レーツェンがここへ、この教会へとやって来る。
それはすなわち、あらゆる計画が無駄になったことを意味する。
「た、隊長は無事なんデスか?」
「それは分からん。だがまぁ、レーツェンに聞けば分かるだろう」
教会という場所がバレた。レーツェンの思考からして、ワルプルギスの魔女、そのものが裏切り者として認識された可能性もある。
すなわち、もはや逃げ道はない。
「その気になれば、軍を動かすことも可能だろうに。どういうわけか、やつはここに1人で向かっている」
「単独かよ。そのレーツェンってやつ、強いのか?」
「そうだな。わたし、グランドクロスの魔法少女と同等か、あるいはそれ以上かも知れん」
「マジかよ」
なにせ、ヴィクトリア女王と一緒に、200年以上も鍛錬を続けてきた魔法少女である。現代の魔法少女とは、比べ物にならない練度を誇るだろう。
それを知っているからこそ、デルタも警戒は怠らない。
レーツェンと正面から戦うのは得策ではないものの。どういうわけか彼女は、単独でここへ向かってきている。

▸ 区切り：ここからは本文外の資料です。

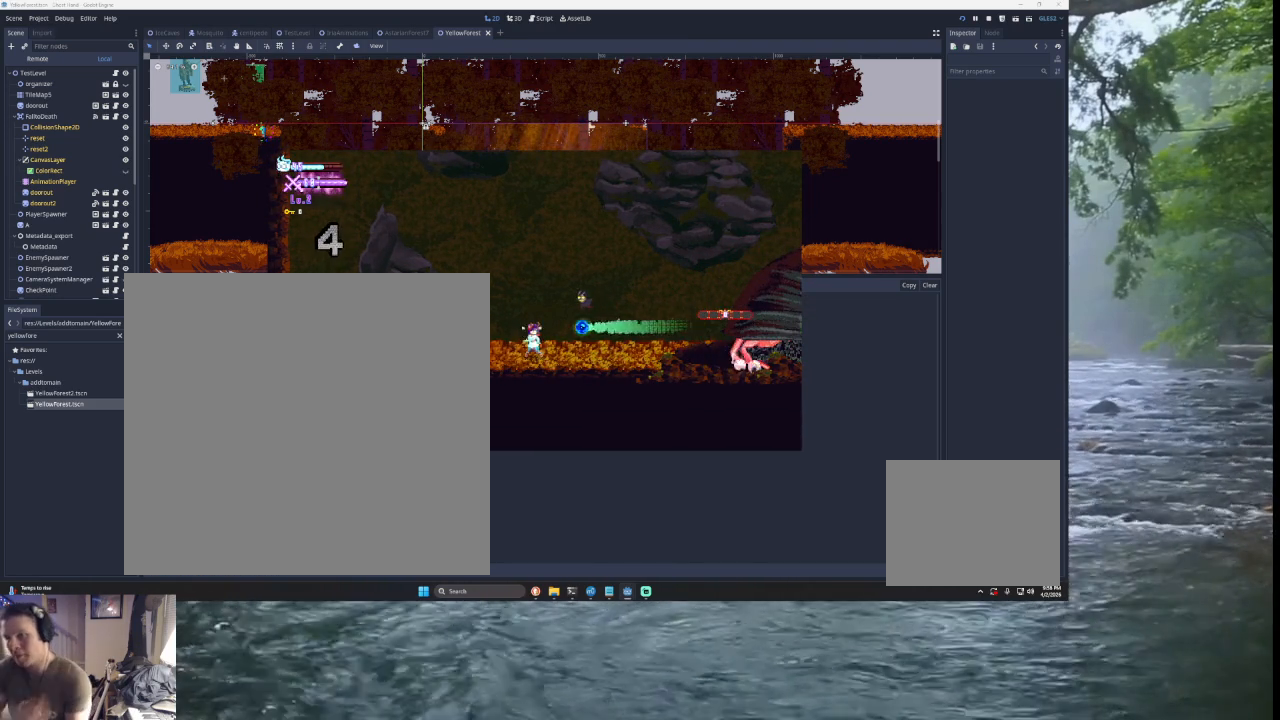
{"buttons": [], "left_stick": "center", "right_stick": "up-left", "events": [[167, "left_stick", "left"], [433, "left_stick", "center"], [433, "right_stick", "up-left"]]}
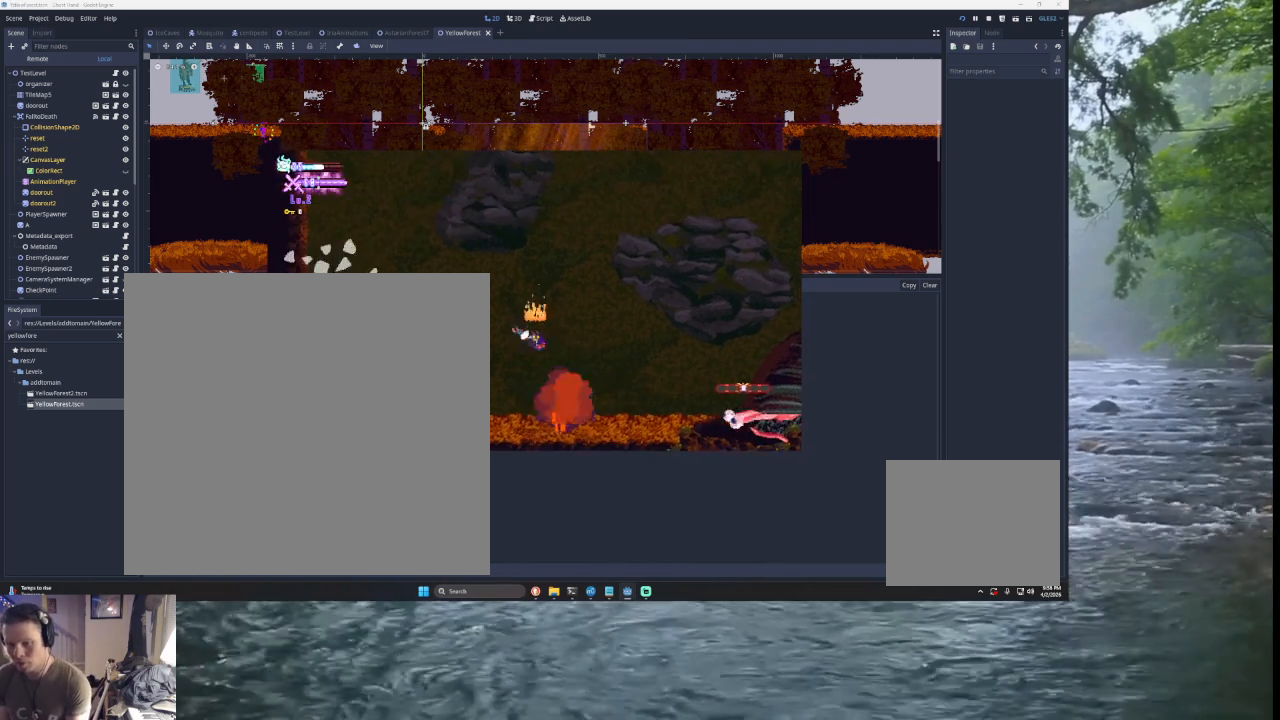
{"buttons": [], "left_stick": "center", "right_stick": "center", "events": [[33, "right_stick", "center"]]}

そして今、この場所にはデルタの他に、アンラベルのメンバーたちも集まっている。
クロバラの安否を確かめるためにも、レーツェンから逃げるわけにはいかない。
「ここで、迎え撃つぞ」
今回の一件。そして、アンラベルのメンバーたちを守るために。
デルタは、反逆者となる道を選んだ。
◆
教会の前で、レーツェンとデルタ、2人の魔法少女が対峙する。
レーツェンは本当に1人で来たようで、護衛すら引き連れていない。
妙な点といえば、見慣れない杖のような物を持っていることか。
デルタの背後では、アンラベルのメンバーや、魔女たちといった面々が固唾をのんで見守っている。
まるで、空気が張り詰めるようだった。
「グランドクロスはおろか、軍の1つも動かさないとは。自分ひとりで、事をどうにか出来ると?」
デルタとて、レーツェンが本気になった姿など見たことがない。それすら、まともに戦った姿すらも。
それほどまでに、強大な力を持っているのだろうか
「ふむ。その口ぶりからすると、あなたはそちら側につくのですね、デルタ」
「あぁもちろん。クロバラたちをこの国に引き入れた時点で、なんとなく覚悟は出来ていたよ」
このような形で、レーツェンと戦うのは予想外であったが。
国と戦う覚悟は、すでに出来ている。
デルタは国そのものよりも、そこに暮らす人々の未来を重視していた。
「……クロバラは零領域に置き去り。重要な何かを奪うために、こいつらを人質にするつもりか」
「ええ。あなたは説明不要なので、ありがたいですね」
心を読める魔法少女、デルタ。
最上級の戦力を目の前にしつつも、レーツェンは余裕の表情を崩さない。
絶対に、負けることはないと。
それを可能にする力が、ここにあるのだから。
「なっ、まさか」
レーツェンの思考を読んで、デルタは衝撃を受ける。
その視線は、レーツェンの手に握られた杖へ。
それこそが、勝敗を分ける決定打。
「こういう力も有ると。そういえば、あなたには言い忘れていましたね」
「――お前たち、わたしから逃げろ!」
背後に控えているアンラベルの少女たちに、デルタはそう叫ぶも。
当然、彼女たちは瞬時に理解など出来ず。
「ここで待ち構えてくれて、ありがとうございます」
レーツェンが、杖の力を起動する。
すると、強烈な光が発生し。
その光を浴びたデルタが、仮面状態へと変化する。
望んでいないのに。まるで、強制的に力を引き出されたかのように。
その様子を見て、レーツェンは笑みをこぼす。
「女王の守護者よ、我が命に従いなさい」
彼女の声に応じるように。
デルタは無言で、その場でひざまずいた。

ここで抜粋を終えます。